A: Yes, including on a “pay-as-you-go” basis for automatic shelf registration statements.

  1. Q: Should all Exchange Act current and periodic filings be made by their due date?

A: Yes, including filings such as proxy statements and Forms 10-K, 10-Q, 8-K, 3 and 4.

  1. Q: Should a company still file preliminary proxy materials, if required by Exchange Act Rule 14a-6(a)?

A: Yes, a company should still file preliminary proxy materials in accordance with Rule 14a-6(a), which provides that the preliminary proxy materials must be filed at least ten calendar days prior to the date the definitive proxy materials are first sent or given to security holders. If the company is not advised by the SEC Staff that the preliminary proxy materials will be reviewed prior to the expiration of the 10-day period contemplated by the rule, then the company could proceed with disseminating and filing the definitive proxy materials. That said, the Shutdown Announcement notes that the SEC Staff may review an issuer’s preliminary proxy statement after its operating status changes.

  1. Q: Should a company still respond to an SEC comment letter on a Securities Act or Exchange Act filing, including by the requested due date in the case of a comment on an Exchange Act periodic or current filing?

A: Yes, a company should still respond to SEC comments.
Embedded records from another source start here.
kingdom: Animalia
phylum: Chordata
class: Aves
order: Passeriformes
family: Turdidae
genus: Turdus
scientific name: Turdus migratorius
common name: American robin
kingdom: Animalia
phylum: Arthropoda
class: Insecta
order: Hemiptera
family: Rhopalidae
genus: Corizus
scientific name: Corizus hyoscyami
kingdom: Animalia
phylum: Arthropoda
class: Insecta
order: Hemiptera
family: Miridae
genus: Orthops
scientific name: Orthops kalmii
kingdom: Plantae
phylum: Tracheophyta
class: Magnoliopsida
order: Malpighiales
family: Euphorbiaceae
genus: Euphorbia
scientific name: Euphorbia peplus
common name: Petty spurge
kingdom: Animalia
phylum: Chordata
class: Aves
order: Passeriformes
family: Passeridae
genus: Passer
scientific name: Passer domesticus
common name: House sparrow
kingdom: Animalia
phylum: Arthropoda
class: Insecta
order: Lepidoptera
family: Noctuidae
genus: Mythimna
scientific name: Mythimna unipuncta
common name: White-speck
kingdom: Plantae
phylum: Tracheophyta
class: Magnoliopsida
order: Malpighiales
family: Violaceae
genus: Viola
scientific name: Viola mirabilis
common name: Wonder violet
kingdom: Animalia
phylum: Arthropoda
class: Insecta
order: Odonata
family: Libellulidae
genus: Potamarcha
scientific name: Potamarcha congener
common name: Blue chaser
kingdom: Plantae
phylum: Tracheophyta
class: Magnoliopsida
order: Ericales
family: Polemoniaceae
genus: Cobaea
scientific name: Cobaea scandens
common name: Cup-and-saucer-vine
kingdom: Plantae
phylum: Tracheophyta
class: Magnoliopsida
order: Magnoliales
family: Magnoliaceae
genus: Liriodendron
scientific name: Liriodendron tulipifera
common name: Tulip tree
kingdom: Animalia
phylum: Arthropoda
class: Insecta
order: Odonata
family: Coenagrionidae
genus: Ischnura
In the case of comments on Exchange Act periodic or current filings specifying a response date, the company can either respond by the due date or submit a letter (as EDGAR correspondence) advising the Staff of the new response date.

  1. Q: Following an SEC shutdown, may an issuer file (i) a registration statement without a delaying amendment or (ii) an amendment to a previously filed registration statement to remove the delaying amendment?

A: Yes. Under the Securities Act, a registration statement properly filed without a delaying amendment would automatically become effective 20 calendar days after filing. The Shutdown Announcement notes, however, that issuers “should consider carefully the risks of this course of action and should evaluate their particular facts and circumstances before doing so. Factors to consider may include, but are not limited to, whether the company is Form S-3 eligible, whether it is a repeat issuer, whether the registration statement is subject to review, and whether significant unresolved staff comments remain outstanding.” Any issuers considering this approach are encouraged to contact the authors of this alert to discuss further.

Interpretive Guidance & Rulemaking

  1. Q: Will it be possible to obtain answers from the SEC Staff to routine interpretive questions?

A: No. The SEC Shutdown Plan states that “non-emergency interpretive advice” will be discontinued.

  1. Q: Will it be possible to obtain no-action relief from the Division of Corporation Finance?

A: No, including with regard to shareholder proposals. During an SEC shutdown, a company should make the submission required by Rule 14a-8(j) via email if it intends to exclude a shareholder proposal. The SEC Staff will not, however, respond until after the SEC shutdown ends. If the SEC shutdown is continuing at the time the company disseminates and files its definitive proxy statement, it would have to decide whether to exclude the proposal without the benefit of a no-action letter.

  1. Q: Will the SEC engage in any rulemaking activities during an SEC shutdown?

A: No. While the SEC will continue to accept comment letters on rule proposals and concept releases during a shutdown, the SEC will not engage in any non-emergency rulemaking and will not provide any non-emergency interpretive advice.

Miscellaneous

  1. Q: Will the SEC’s online database of stop orders remain available, and will it be updated in the event a stop order is issued?

A: Yes. The online database can be found here.

  1. Q: Will an SEC shutdown change what constitutes a “business day” for purposes of the Securities Act, Exchange Act or the SEC’s rules under those statutes?

A: No, except for purposes of certain rule-making notices filed by self-regulatory organizations (covered here).

This means, for example, that the “business day” count for purposes of Rule 430A, Rule 13e-3, Rule 13e¬4, Regulation 14D, Regulation 14E (including the 20 business day requirement of Rule 14e-1) and Regulation M will not be affected by a shutdown.